China has said it “strongly opposes” new sanctions against senior Russian officials proposed by lawmakers in Washington, arguing that the US is guilty of double standards when it comes to violations of international law.
The Chinese Foreign Ministry has accused US lawmakers of using human rights as a “pretext” for imposing new anti-Russia measures that undermine recent negotiations between the Kremlin and Washington.

Speaking on Monday, the Chinese Foreign Ministry’s spokeswoman said that “China is strongly against Washington applying unilateral sanctions under the pretext of protecting human rights,” while also stating that the US itself often “violates the provisions of the UN Charter and acts contrary to generally accepted norms of international law.”

Hua Chunying added that the sanctions – which still need to be approved by the Senate before they come into effect – are not only opposed by China and Russia, but also “by a growing number of countries.”

The move to back Moscow and publicly call out Washington comes only days after the Kremlin’s own press secretary labelled the new proposed measures a betrayal of progress made between the two nations during negotiations earlier this year. Dmitry Peskov said that the proposals “would significantly undermine the spirit of Geneva,” referring to the Putin-Biden summit in the Swiss city back in July.

The new anti-Russian legislation was announced last week as part of an almost $800 billion US defense budget planned for the upcoming financial year. The impending sanctions target 35 Russian nationals, including journalists, businessmen and government officials, namely Prime Minister Mikhail Mishustin, Moscow Mayor Sergei Sobyanin, and Health Ministry head Mikhail Murashko.

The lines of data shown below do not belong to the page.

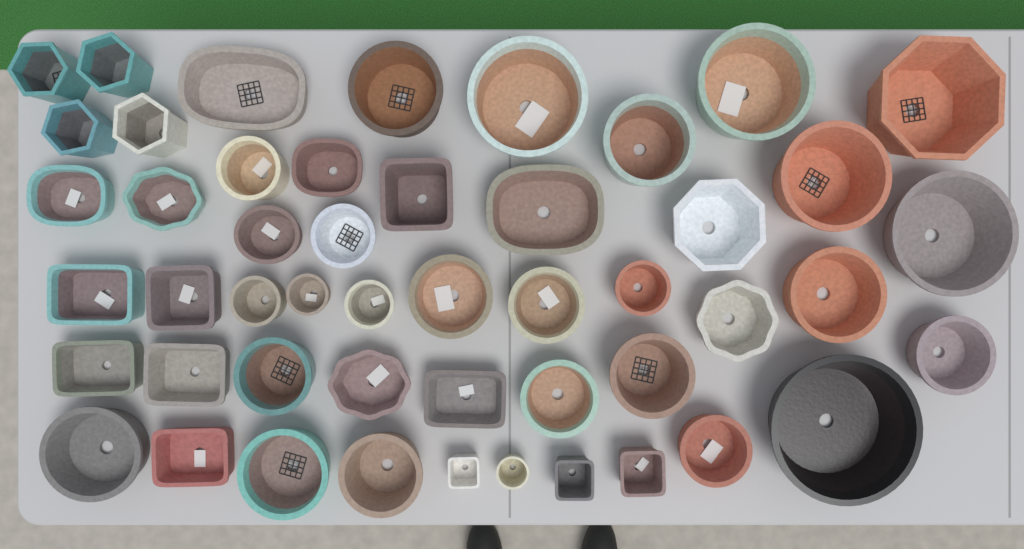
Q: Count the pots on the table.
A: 49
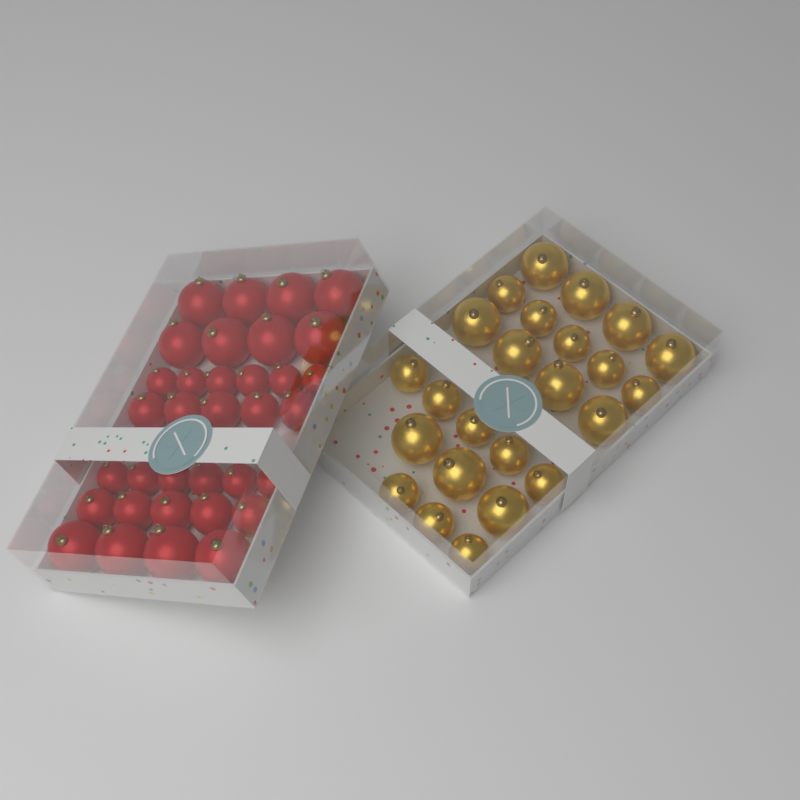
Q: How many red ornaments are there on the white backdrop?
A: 34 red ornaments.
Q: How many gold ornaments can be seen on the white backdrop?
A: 24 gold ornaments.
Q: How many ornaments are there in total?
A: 58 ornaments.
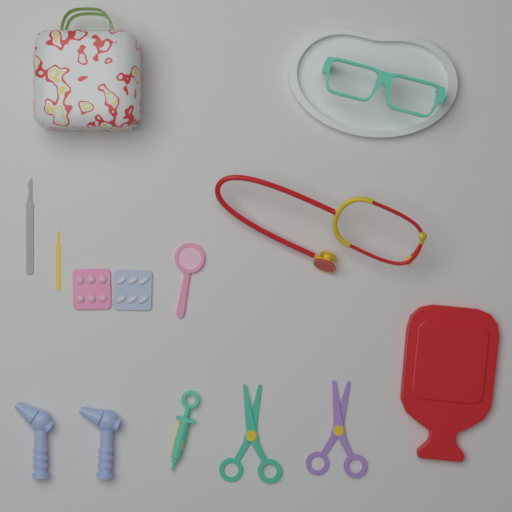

Other initiatives have been put forward in order to punish the Kremlin for allegedly interfering in US elections, such as extending bond-trading curbs on the secondary market and prohibiting Americans from purchasing and/or selling Russian sovereign debt securities.

Despite Peskov acknowledging that the new legislation has a “long path” to travel before coming into action and the suggested debt provisions are but an “internal parliamentary exercise,” this new wave of restrictions could undo the previous attempts to build a more amicable rapport between the two nations, untarnished by reoccurring sanctions.